Elle gagne sur tous les tableaux. Elle est la grande bénéficiaire de la démission surprise du Premier ministre Sébastien Lecornu. Comme si celui qui lui fit mordre deux fois la poussière lors des élections présidentielles de 2017 et 2022 était, ni plus ni moins, en train de lui dérouler le tapis rouge du palais de l’Elysée.
Marine Le Pen n’a pas besoin d’être stratège. Encore moins de hausser son niveau de jeu politique dans une France engluée dans une crise politique sans précédent depuis l’instauration de la Ve République, en 1958. La cheffe du Rassemblement national (droite nationale populiste), actuellement patronne du groupe des députés RN à l’Assemblée, a juste à recueillir le fruit des erreurs à répétition de celui qui l’avait ridiculisé lors de leur premier débat télévisé, le 4 mai 2017. Acculée à s’expliquer sur l’abandon de la monnaie unique qu’elle préconisait alors, la candidate du Front national (rebaptisé en 2018) avait sombré dans d’étranges mimiques. Une exécution politique en règle, devant des dizaines de millions de Français.
Désastre télévisuel en direct
Huit ans après ce désastre télévisuel en direct, les rôles sont renversés. Marine Le Pen, désormais calée dans son rôle de défenseure des institutions, se contente d’égrener les deux seuls scénarios démocratiques, selon elle, pour éviter la crise régime. Soit une nouvelle dissolution de l’Assemblée nationale, assurée selon les sondages de propulser son parti vers une possible majorité absolue de députés. Soit une démission d’Emmanuel Macron qui, toujours selon les sondages, la placerait largement en tête du premier tour de la prochaine présidentielle. L’affaire est donc entendue: l’héritière du clan Le Pen, longtemps réputée pour ses lacunes, voire son incompétence, est prête à endosser le costume de chef de l’Etat. Avec, en plus, l’avantage de disposer, avec Jordan Bardella, d’un numéro deux populaire au sein de la jeunesse et politiquement choyé par les milieux d’affaires, hérissés par les promesses sociales de sa cheffe.

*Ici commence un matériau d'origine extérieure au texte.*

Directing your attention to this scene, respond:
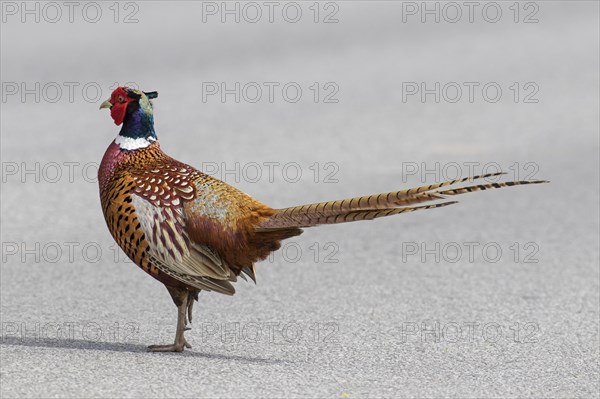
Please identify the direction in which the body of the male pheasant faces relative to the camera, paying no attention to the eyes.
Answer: to the viewer's left
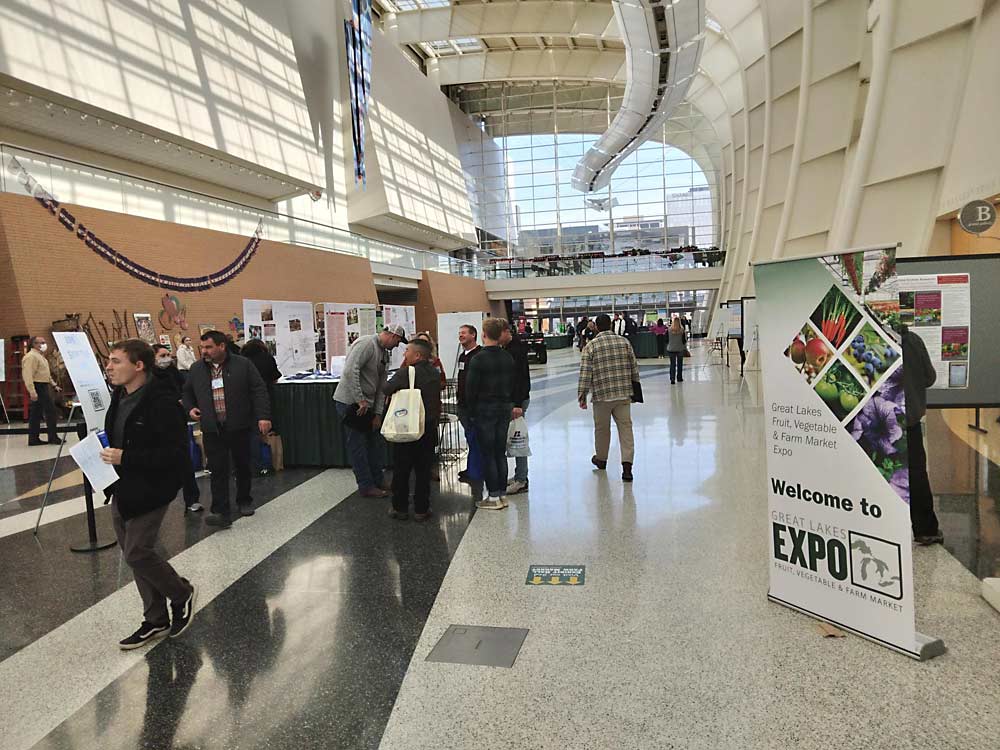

Lointains souvenirs de 2017 et 2022
Emmanuel Macron est responsable de cette transformation. Ses deux victoires consécutives, démocratiquement incontestables, sur Marine Le Pen, ne sont plus que de lointains souvenirs. Une grande partie de l’opinion publique retient juste l’image d’un pays fragilisé, en panne sur le plan économique, miné par l’insécurité, sur lequel pèse la menace d’une réduction drastique (justifiée vu l’endettement national) des dépenses publiques. Plus évident encore: l’incapacité de ce président de 47 ans à donner sa chance à de nouveaux talents, et l’épuisement de son libéral-centrisme, alimente la volonté de dégagisme tous azimuts. D’autant que le dernier barrage, celui de l’Europe, a explosé avec les élections européennes de juin 2024, marquées par la progression des partis nationaux populistes proches du RN.
Marine Le Pen n’est pas encore présidente de la République. Son parti reste ancré à l’extrême-droite. Toute une partie de l’électorat français peut encore se mobiliser pour l’empêcher d’accéder à l’Elysée. Mais imaginer que la crise actuelle ne lui profitera pas au format XXL est illusoire. Emmanuel Macron, par son comportement et ses obsessions, est devenu, de facto, son meilleur allié.